— Really love that Google lets its employees speak their mind (or at least doesn’t seem to take issue after the fact). Here, security engineer Mike Hearn issues “a giant FUCK YOU” to NSA, GCHQ and others.
Functioning “mechanical gears” seen in nature for the first time. Deep science with an added dash of art and community collaboration. Charming.
What I hope for you:
That you combine that edgy mixture of self-confidence and doubt.
That you have enough self-confidence to try new things.
That you have enough self doubt to question.
That you think of technology as a verb, not a noun; it is subtle but important difference.
That you remember the issues are usually not technical.
That you create opportunities to improvise.
"— Facebook’s Margaret Stewart remembers ITP’s Red Burns, who used to welcome students with a list of things she wanted them to know… and things she hoped for them. Pretty lovely and a salient message for us all.
— Let the Data Speak – great interview with data visualizer, Jer Thorp.

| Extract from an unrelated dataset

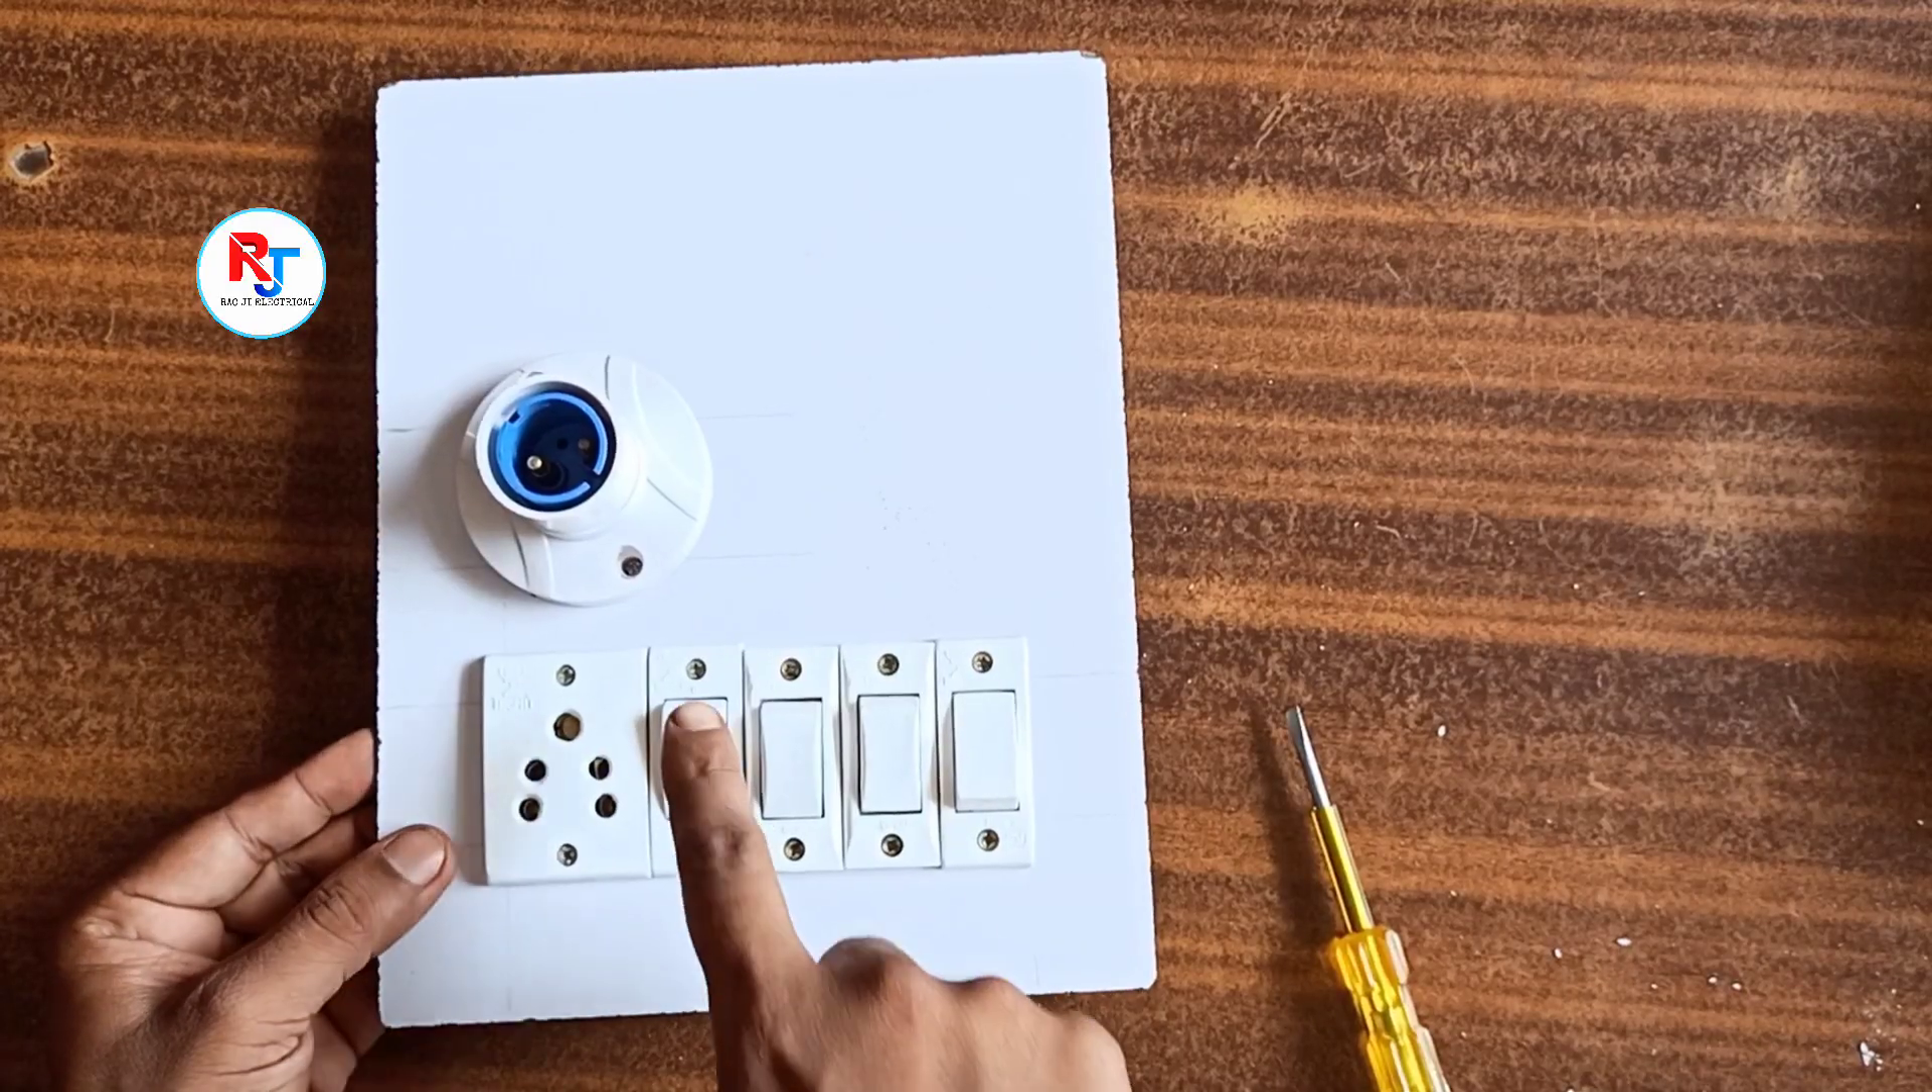तो हमारे सभी बटन जो है कम्प्लीटली लग चुके हैं।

— Reading Born Again in Jail, by Barrett Brown, the Anonymous-related writer who’s “facing decades in prison” is a hilarious but sobering review of a book from the Nixon era that seems somehow quaint by today’s standards. Brr.
Haven’t been tracking Vines at all, but this is really lovely and amazing. By, well, a video producer at Twitter, Ian Padgham.
— George Packer on “Celebrating Inequality.” A sobering read.
— Happy birthday, Brian Eno, you fabulous person, you.
— Really incredible piece by British stand-up comedian Stewart Lee on why there are no right wing stand-ups. Read to the last line, which actually made me gasp out loud, and I pride myself on having no shame when it comes to “bad” words.
— Don’t know if it’s just me but with comments like this, Mark Zuckerberg sounds like all the magazine and newspaper publishers I’ve known over the years. And so the wheel turns.
— Thoughtful, fascinating profile of Minecraft creator, Notch. I think we’ll see more (private) companies rising up which are not driven by the capitalistic imperatives of the past. Suddenly wealthy, young founders have different ideas about management, and are designing corporate systems that suit their own philosophies and thinking. In this case, Notch employs twenty or so people at his company Mojang, which has a flat management struture and no set working hours. “When you have the kind of success Minecraft has brought, you can just choose yourself the way you want to do things,” says Persson, which includes not rabidly pursuing the Next Big Thing. “I try to have a studio where people go to make games for the fun of it, not just because some investor has said we have to make money.” This is a small company, of course, but just imagine how this might float up to influence larger corporations, who always need to be able to attract and hire talent.
How beautiful is this? Christo’s Big Air Package, a ginormous piece in the Gasometer Oberhausen, Germany, and the artist’s first major project sans partner in life, Jeanne-Claude, who died in 2009. As the blurb puts it, at 90 meters high, with a diameter of 50 meters and a volume of 177,000 cubic meters, “the work of art is the largest ever inflated envelope without a skeleton.” I die.
Photo: Wolfgang Volz © 2013 Christo
— Mark Zuckerberg on turning down Yahoo’s offer of a billion dollars for his then-fledgling social startup. Whatever you think of the young founder and Facebook, that takes some guts.
The Alan Partridge movie. Oh no oh no oh no (oh yes).
[via Emily McManus]
— Beautiful, thoughtful piece by Berg’s Timo Arnall, on the fallacy of “invisible” interfaces. Must-read.